Determination of respondent Commissioner of the New York City Department of Correction, dated December 22, 2005, dismissing petitioner from her position as a New York City Correction Officer, unanimously confirmed, the petition denied and the proceeding brought pursuant to CPLR article 78 (transferred to this Court by order of the Supreme Court, New York County [Marcy S. Friedman, J.], entered September 12, 2006) dismissed, without costs.
The extensive records adduced by respondents at petitioner's hearing, documenting petitioner's many absences from work, constituted substantial evidence (see 300 Gramatan Ave. Assoc. v. State Div. of Human Rights, 45 N.Y.2d 176, 180-181, 408 N.Y.S.2d 54, 379 N.E.2d 1183 [1978] ) in support of the specification that respondent's absences had been excessive and inadequately explained, and that she was unable to perform the full range of her duties as a corrections officer. Under the circumstances, termination is not a sanction shocking to our sense of fairness (see Matter of Kelly v. Safir, 96 N.Y.2d 32, 39-40, 724 N.Y.S.2d 680, 747 N.E.2d 1280 [2001] ).

■ DIRECTIVE ■
Answer these questions about the court ruling:
1. On what date was the Commissioner's determination dismissing the petitioner dated?
2. On what date was the order transferring the proceeding to this Court entered?
3. What did the records adduced by respondents at the hearing document?
The lines below the court ruling come from a different source.

■ DATA LISTING ■
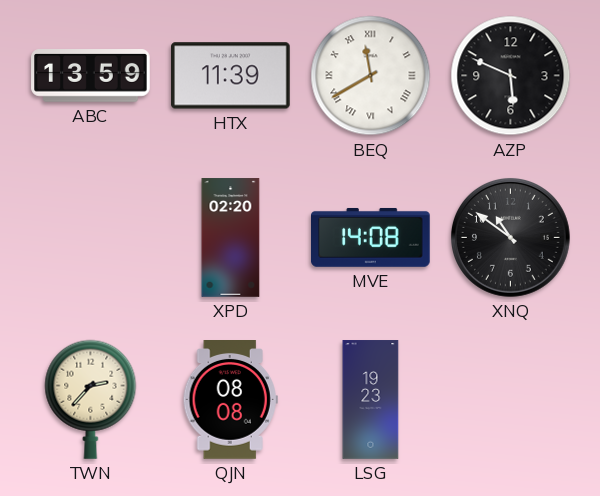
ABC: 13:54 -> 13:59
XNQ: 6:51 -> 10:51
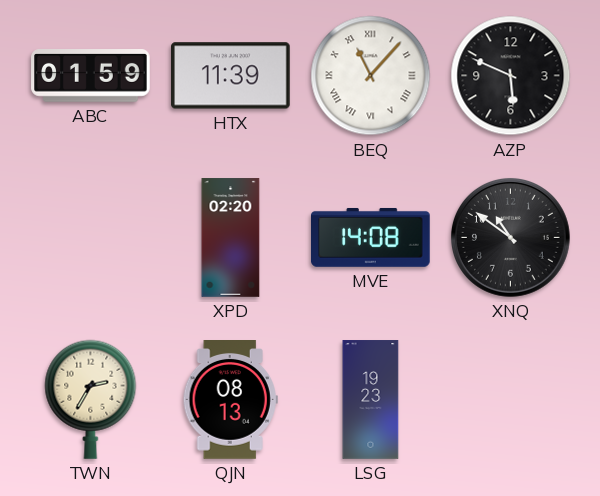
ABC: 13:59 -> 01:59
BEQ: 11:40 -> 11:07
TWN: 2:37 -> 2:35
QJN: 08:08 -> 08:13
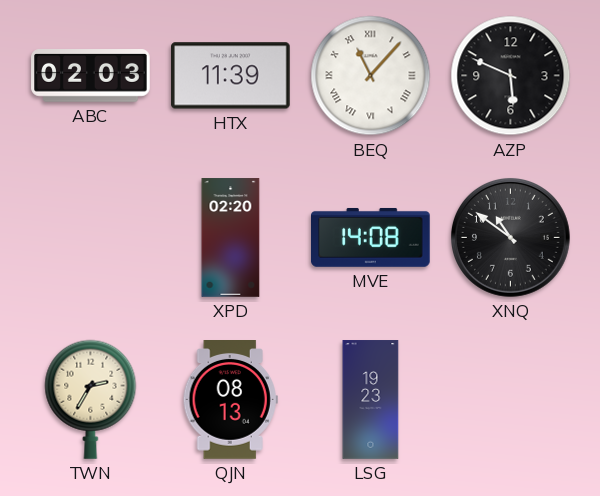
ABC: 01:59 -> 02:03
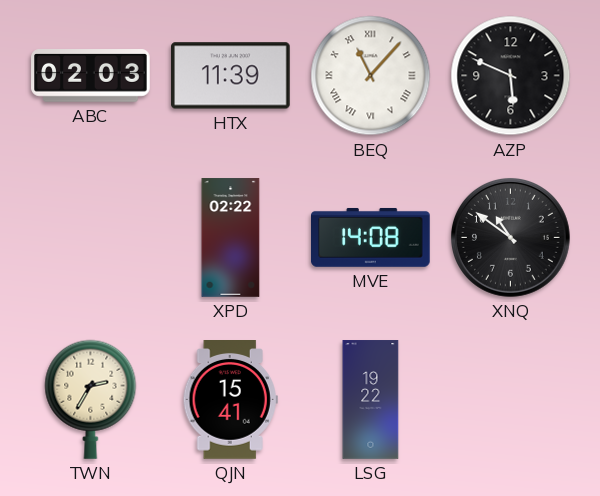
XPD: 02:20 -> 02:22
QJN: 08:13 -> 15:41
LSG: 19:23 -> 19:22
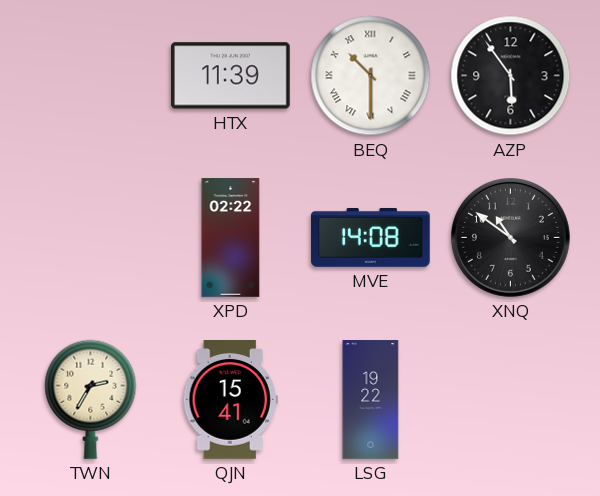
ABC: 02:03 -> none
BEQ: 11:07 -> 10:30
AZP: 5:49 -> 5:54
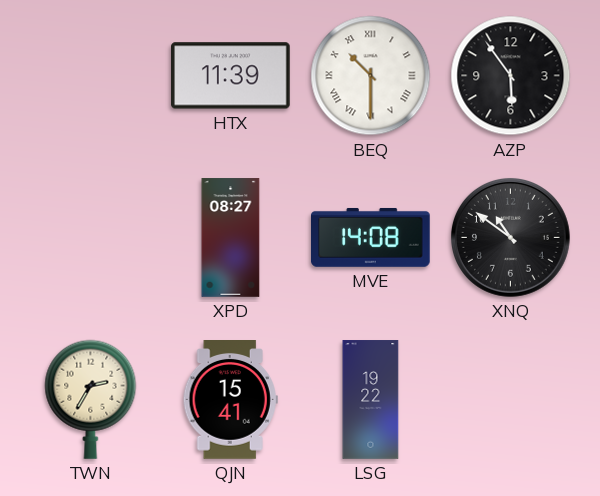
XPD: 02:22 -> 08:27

■ EXERCISE OUTPUT ■
1. December 22, 2005
2. September 12, 2006
3. The petitioner's many absences from work